Статейку о пятом номере журнала Вертов написал не случайно. Он хотел предварить просмотр объяснением, что впервые предпринял совершенно новую для зрителя попытку свести разнородные факты в единую «кинонеделю» именно в этом номере.
Их сводил воедино «некто-человек», как называл его Вертов, — он периодически появлялся на экране. Человек читал свежую газету, заголовки из нее становились заголовками сюжетов, а газетные сообщения оживали на экране.

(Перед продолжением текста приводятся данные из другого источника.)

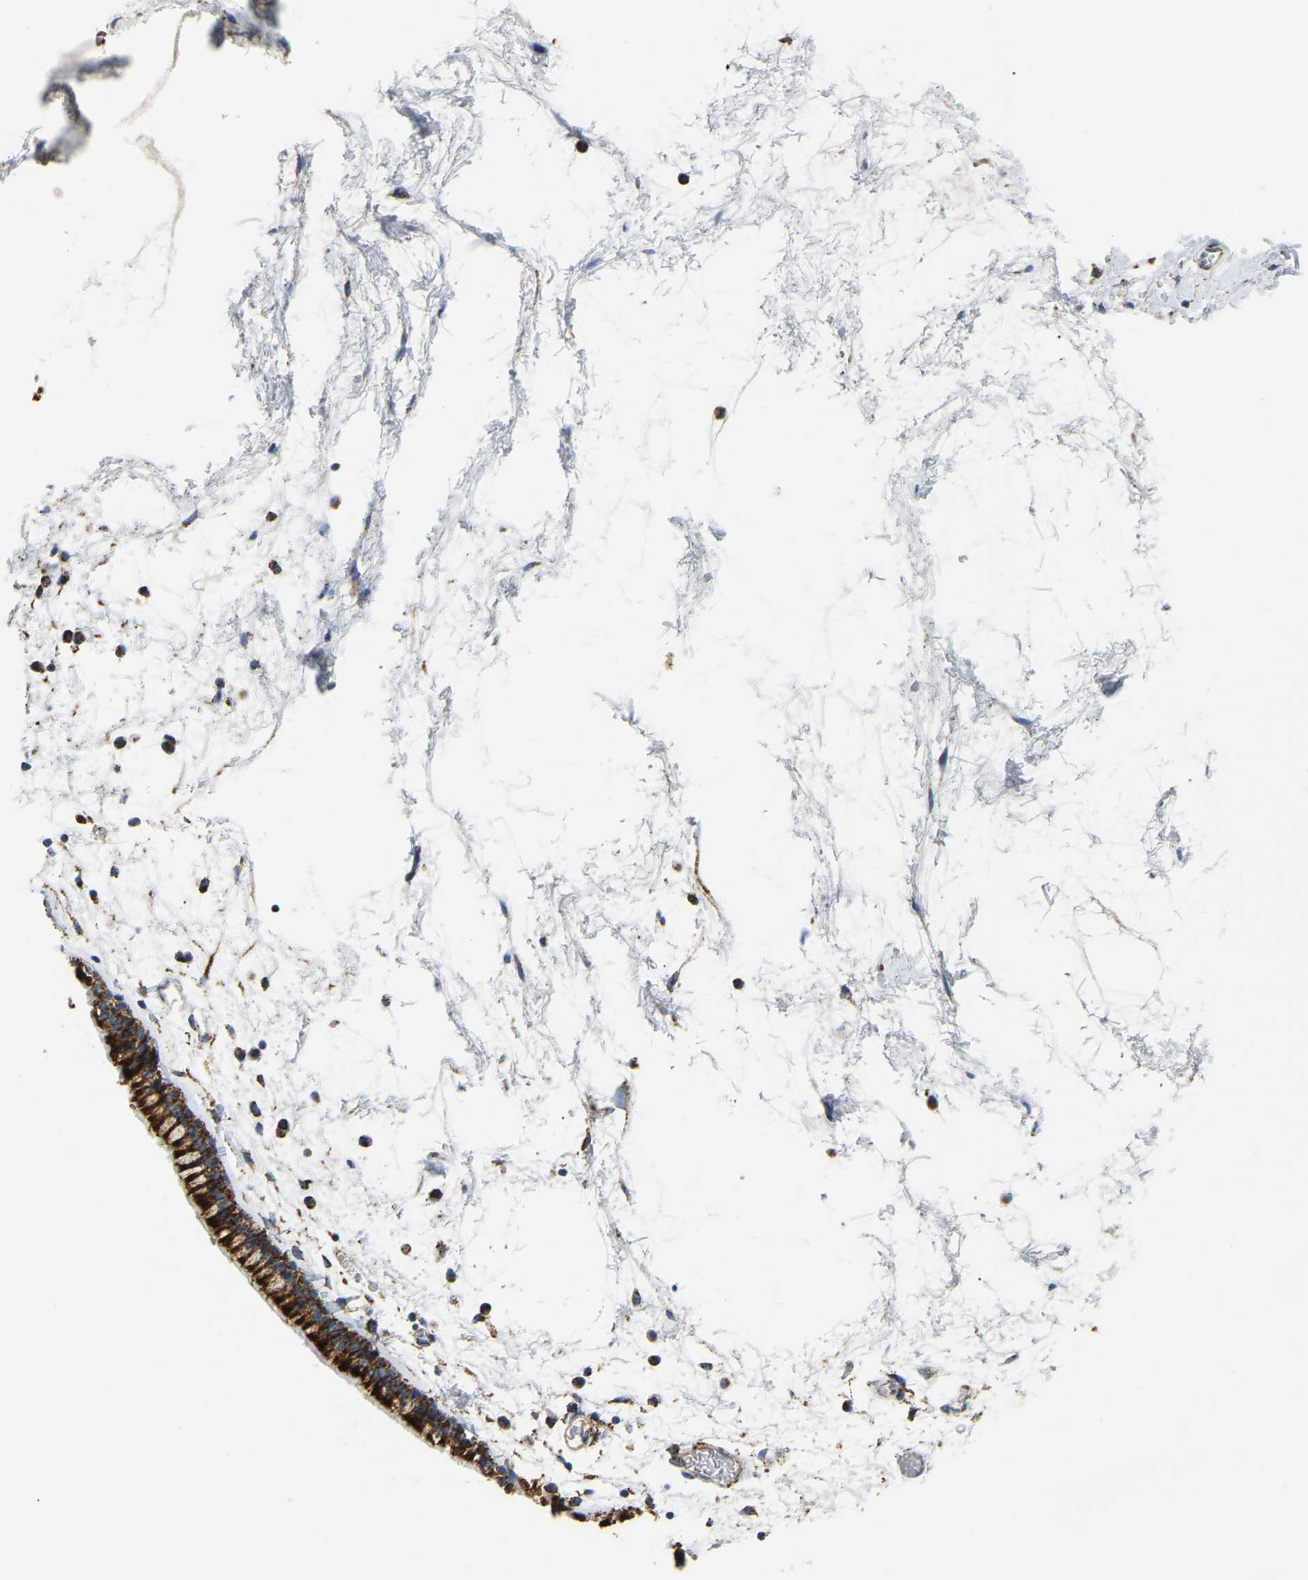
{"staining": {"intensity": "strong", "quantity": ">75%", "location": "cytoplasmic/membranous"}, "tissue": "nasopharynx", "cell_type": "Respiratory epithelial cells", "image_type": "normal", "snomed": [{"axis": "morphology", "description": "Normal tissue, NOS"}, {"axis": "morphology", "description": "Inflammation, NOS"}, {"axis": "topography", "description": "Nasopharynx"}], "caption": "Immunohistochemistry of normal nasopharynx exhibits high levels of strong cytoplasmic/membranous staining in about >75% of respiratory epithelial cells.", "gene": "HIBADH", "patient": {"sex": "male", "age": 48}}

Прочитанное «некто-человек» видел не так, как обычно «видят» то, о чем прочитано, — умозрительно, а видел воочию: присутствовал на эсеровском процессе, знакомился с поездкой наркома земледелия Василия Яковенко по Сибири, переносился на курорты Кавказа в разгар сезона, привстав со стула, напряженно следил за «Красным дерби» — заездами на Московском ипподроме 2 июля 1922 года.
«Некто-человек» объединял разрозненные события внешне — фактом своего присутствия. Он не искал между сюжетами смысловых сближений. В дальнейшем этот прием киноками не использовался (хотя сама идея «некто-человека» не пропала бесследно). Но надо было начать, надо было попробовать; заранее предугадать, чем попытка закончится, не мог никто.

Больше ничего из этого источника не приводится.